Я слушал и думал: в Москве при советской власти делал что хотел, был совершенно свободен и отвечал за результат только перед самим собой. Ровно это ее покорило, и она потащила мою живопись на свой мировой рынок. А теперь на этом свободном рынке, в этом свободном мире я должен начать плясать под ее дудку?! В общем, вернулся в Москву продолжать делать то, что хочу.
— Не было желания остаться за океаном и работать самостоятельно?
— Без сотрудничества с галереей это нереально в смысле материального выживания. Конкуренция там дикая. Остаться в чужой стране и отираться по галереям, предлагая себя, при тысячах «своих» художников? При семье с двумя детьми? Второй как раз родился в Нью-Йорке. Кроме того, в Москве заваривалась новая каша, и я чуял, что мне там самое место. Покинул Америку без малейших сомнений и как бы с тех пор жизнь ни поворачивалась, никогда об отъезде не жалел. А проект «Очевидность» реализовал.

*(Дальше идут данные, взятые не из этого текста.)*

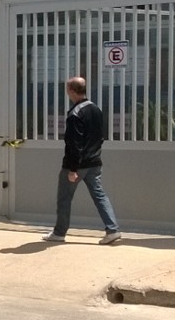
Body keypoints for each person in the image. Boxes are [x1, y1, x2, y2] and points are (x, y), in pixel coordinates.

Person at [45, 75, 121, 245]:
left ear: (71, 90)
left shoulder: (75, 113)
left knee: (64, 198)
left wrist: (72, 169)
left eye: (67, 89)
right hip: (94, 163)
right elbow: (99, 137)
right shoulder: (96, 109)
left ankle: (59, 233)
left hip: (77, 164)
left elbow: (74, 143)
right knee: (100, 196)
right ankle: (112, 229)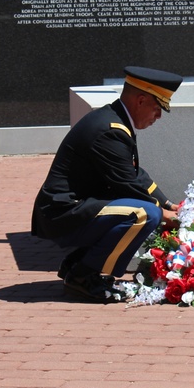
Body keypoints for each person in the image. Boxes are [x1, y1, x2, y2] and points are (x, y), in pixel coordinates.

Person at [32, 66, 183, 303]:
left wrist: (169, 203)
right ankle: (83, 276)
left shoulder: (115, 120)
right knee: (145, 214)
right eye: (157, 108)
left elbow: (135, 174)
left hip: (75, 207)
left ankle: (77, 263)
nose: (159, 116)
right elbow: (126, 184)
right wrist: (164, 213)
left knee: (149, 209)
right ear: (141, 100)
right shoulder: (110, 130)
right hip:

— Как повернулась ваша жизнь в России?
— Успех за границей только подлил масла в огонь критики. Если со многими художниками отношения наладились и появилась галерея, с которой я сотрудничал, то критики и кураторы, правившие в арт-мире, как с цепи сорвались. Я не только «делал все неправильно», но и с этим непослушанием добился некоторого успеха на Западе. Значит, они были неправы, а я прав, что ли?

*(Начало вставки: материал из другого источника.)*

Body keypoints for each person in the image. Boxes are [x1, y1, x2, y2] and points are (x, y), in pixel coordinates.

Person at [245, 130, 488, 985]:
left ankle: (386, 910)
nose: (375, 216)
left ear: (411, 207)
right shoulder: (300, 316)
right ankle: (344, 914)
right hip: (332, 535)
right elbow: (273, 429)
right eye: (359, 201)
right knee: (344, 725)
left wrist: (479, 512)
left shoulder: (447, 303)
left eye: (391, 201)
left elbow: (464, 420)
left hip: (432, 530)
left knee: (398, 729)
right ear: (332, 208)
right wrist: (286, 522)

Поскольку установки нисколько не изменились, все дружно на меня налетели. Не приглашали в значимые выставочные проекты, а по поводу каждой моей выставки писали исключительно гадости либо просто игнорировали ее. Обозвали «мертвым художником». Один критик написал про выставку, где я первый раз представил проект «Очевидность»: «Файбисович художник хоть и мертвый, но по крайней мере честный, поскольку, закрыв глаза, сам себя похоронил». Это было настолько в духе времени, что автор этих строк даже не понял, что меня возмутило: «Ты что, это же комплимент!»
Ситуация напомнила мне охоту на волков, когда их территорию обвешивают красными флажками, чтобы звери не могли выскочить, и бьют по ним в упор. Я ушел за флажки: бросил живопись и переключился на литературные занятия. Напоследок только хлопнул дверью, написав одну из своих лучших вещей — триптих «Капсель», чтоб никто не мог сочинить, будто я ушел, потому что выдохся.

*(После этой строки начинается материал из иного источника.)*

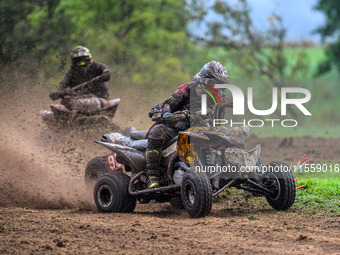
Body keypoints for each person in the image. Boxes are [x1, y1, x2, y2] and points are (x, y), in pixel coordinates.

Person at [146, 60, 232, 188]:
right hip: (176, 126)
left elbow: (223, 111)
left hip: (203, 128)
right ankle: (152, 177)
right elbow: (168, 103)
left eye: (220, 83)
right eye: (215, 82)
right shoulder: (187, 88)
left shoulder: (219, 96)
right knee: (156, 132)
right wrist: (167, 114)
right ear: (205, 80)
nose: (217, 86)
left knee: (228, 138)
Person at [53, 46, 114, 111]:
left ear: (89, 59)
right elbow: (62, 84)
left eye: (83, 61)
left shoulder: (97, 66)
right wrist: (63, 92)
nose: (81, 64)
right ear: (74, 61)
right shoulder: (72, 72)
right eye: (78, 61)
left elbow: (106, 69)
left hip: (100, 97)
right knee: (63, 106)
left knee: (108, 104)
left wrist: (106, 74)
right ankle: (67, 119)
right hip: (78, 99)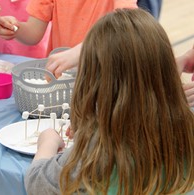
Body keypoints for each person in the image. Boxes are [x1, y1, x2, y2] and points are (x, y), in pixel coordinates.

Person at [24, 8, 194, 195]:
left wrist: (48, 141)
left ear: (92, 81)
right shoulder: (185, 128)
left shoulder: (98, 149)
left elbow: (36, 183)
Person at [0, 0, 137, 78]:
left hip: (101, 79)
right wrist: (16, 29)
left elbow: (126, 24)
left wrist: (81, 51)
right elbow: (34, 33)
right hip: (59, 80)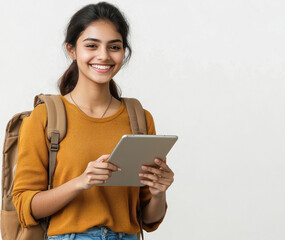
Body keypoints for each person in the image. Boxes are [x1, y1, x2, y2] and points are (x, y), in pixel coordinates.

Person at [12, 2, 174, 240]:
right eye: (91, 45)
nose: (104, 56)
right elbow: (25, 207)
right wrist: (81, 182)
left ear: (123, 52)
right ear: (72, 50)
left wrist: (159, 193)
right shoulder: (45, 116)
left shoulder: (139, 118)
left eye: (114, 47)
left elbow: (148, 219)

Тем временем ситуация в искусстве серьезно ухудшилась: русский бум закончился и мои работы перестали продаваться за границей, не говоря уже про Россию. Наступили тяжелые времена. Заработками стали редкие случайные продажи и небольшие гонорары за статьи и эссе.
Тут и семейная драма подоспела: жена ушла, я остался один и серьезно заболел — был довольно длительный период суицидальных позывов. В конце концов написал роман о крахе личной жизни на фоне эпохи — и таким образом, все «излив» на бумагу, вышел из душевного, эмоционального и ментального зажима. В начале нулевых стал пробовать себя в авторской фотографии, которую до того использовал только для сбора материала для картин.